Wednesday, January 23, 2008

Struggling With the Tools of Persuasion and Interpretation

When I asked my dad what he thought rhetoric was, he replied, “Anything spoken or written is rhetoric.” So I thought about what he said as I read Ramage. I found that questions kept interrupting my reading.

Anything spoken or written is rhetoric? What are the implications of this? To say that persuasion and interpretation are involved in anything I say or write is, of course, quite logical. Complete objectivity? I have long seen this notion as an ideal more than a practice. However, when one stops to consider that one is using rhetoric rather than just, say, thinking out loud or writing a pretty poem… Well, I questioned what my identity was. What is my rhetoric? What am I authoring here? These questions were quickly followed by, “Perhaps I should be more careful in what I say. Maybe I should watch what I write.”

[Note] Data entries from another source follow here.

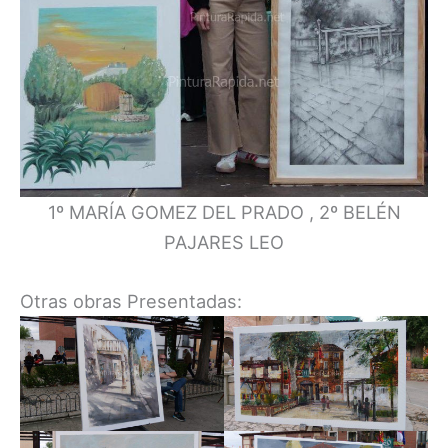
1º MARÍA GOMEZ DEL PRADO , 2º BELÉN
PAJARES LEO
Otras obras Presentadas:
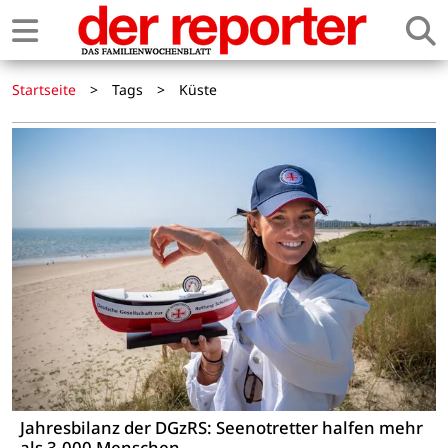
Startseite
>
Tags
>
Küste
Jahresbilanz der DGzRS: Seenotretter halfen mehr
als 3.000 Menschen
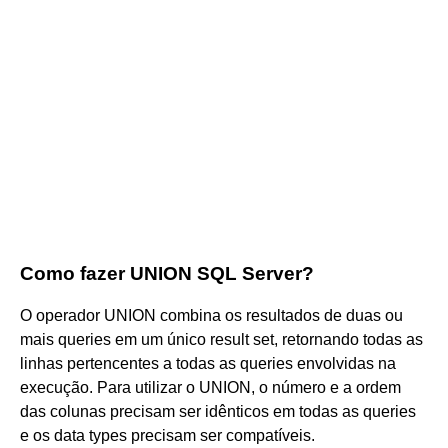
Como fazer UNION SQL Server?
O operador UNION combina os resultados de duas ou
mais queries em um único result set, retornando todas as
linhas pertencentes a todas as queries envolvidas na
execução. Para utilizar o UNION, o número e a ordem
das colunas precisam ser idênticos em todas as queries
e os data types precisam ser compatíveis.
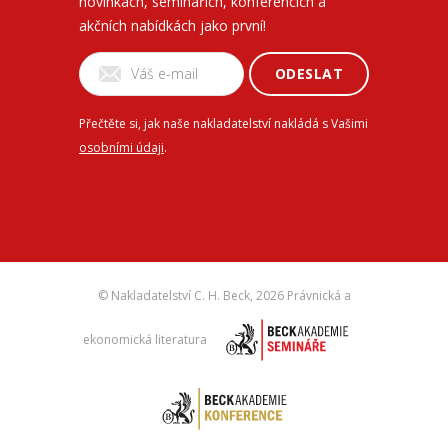
novinkách, seminářích, konferencích a
akčních nabídkách jako první!
ODESLAT
Přečtěte si, jak naše nakladatelství nakládá s Vašimi
osobními údaji
.
© Nakladatelství C. H. Beck,
2026 Právnická a
ekonomická literatura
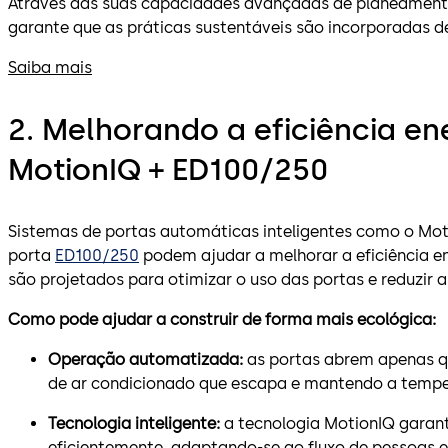
Através das suas capacidades avançadas de planeamento
garante que as práticas sustentáveis são incorporadas de
Saiba mais
2. Melhorando a eficiência e
MotionIQ + ED100/250
Sistemas de portas automáticas inteligentes como o Mo
porta
ED100/250
podem ajudar a melhorar a eficiência en
são projetados para otimizar o uso das portas e reduzir a
Como pode ajudar a construir de forma mais ecológica:
Operação automatizada:
as portas abrem apenas q
de ar condicionado que escapa e mantendo a temper
Tecnologia inteligente:
a tecnologia MotionIQ garan
eficientemente, adaptando-se ao fluxo de pessoas 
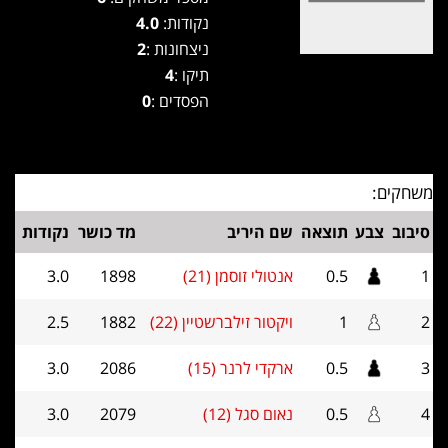
נקודות:
4.0
ניצחונות :
2
תיקו :
4
הפסדים :
0
משחקים:
סיבוב
צבע
תוצאה
שם היריב
מד כושר
נקודות
1
0.5
אנטולי זוסמן (21)
1898
3.0
2
1
ויקטור זילברשטיין (22)
1882
2.5
3
0.5
ארקדי לרנר (15)
2086
3.0
4
0.5
נאום סגל (12)
2079
3.0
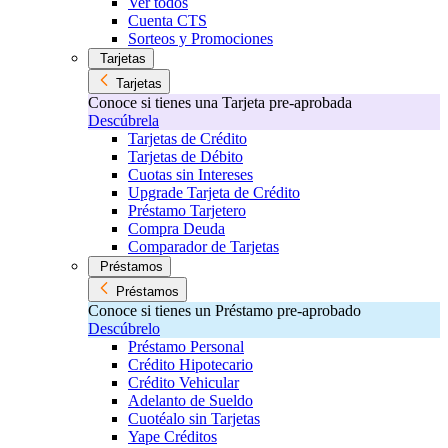
Ver todos
Cuenta CTS
Sorteos y Promociones
Tarjetas
Tarjetas
Conoce si tienes una Tarjeta pre-aprobada
Descúbrela
Tarjetas de Crédito
Tarjetas de Débito
Cuotas sin Intereses
Upgrade Tarjeta de Crédito
Préstamo Tarjetero
Compra Deuda
Comparador de Tarjetas
Préstamos
Préstamos
Conoce si tienes un Préstamo pre-aprobado
Descúbrelo
Préstamo Personal
Crédito Hipotecario
Crédito Vehicular
Adelanto de Sueldo
Cuotéalo sin Tarjetas
Yape Créditos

However, I reminded myself that I was reading a textbook for class. There was no need to take self inventory. Read the assignment. Take notes. Answer the questions. It was a simple process, really.

Yes, but then the chapter turned to concepts of relativism and pluralism; coercion; propaganda. My thoughts jumped back to two specific statements Ramage made earlier in the chapter. First, that “the process of identity formation is largely about the struggle to control [one’s] meaning, to construct an identity consistent with [one’s] values, and to defend that identity against the misinterpretations and misappropriations of others” (69). Second, “[one’s] capacity to resists, oppose, and entertain divergent beliefs—to understand [one’s] ways of talking about the world ‘in terms of’ alternative ways of talking about the world—is a fundamental expression of [one’s] humanity” (70). Both these terms are full of action!

What am I authoring if I don’t construct or defend my identity? What does it say about my humanity if I don’t consider alternative ways of talking? What if I don’t take an active role and I just take the path of least resistance? What would I be authoring then?

It would still be rhetoric, I suppose. Just with the tools poorly wielded.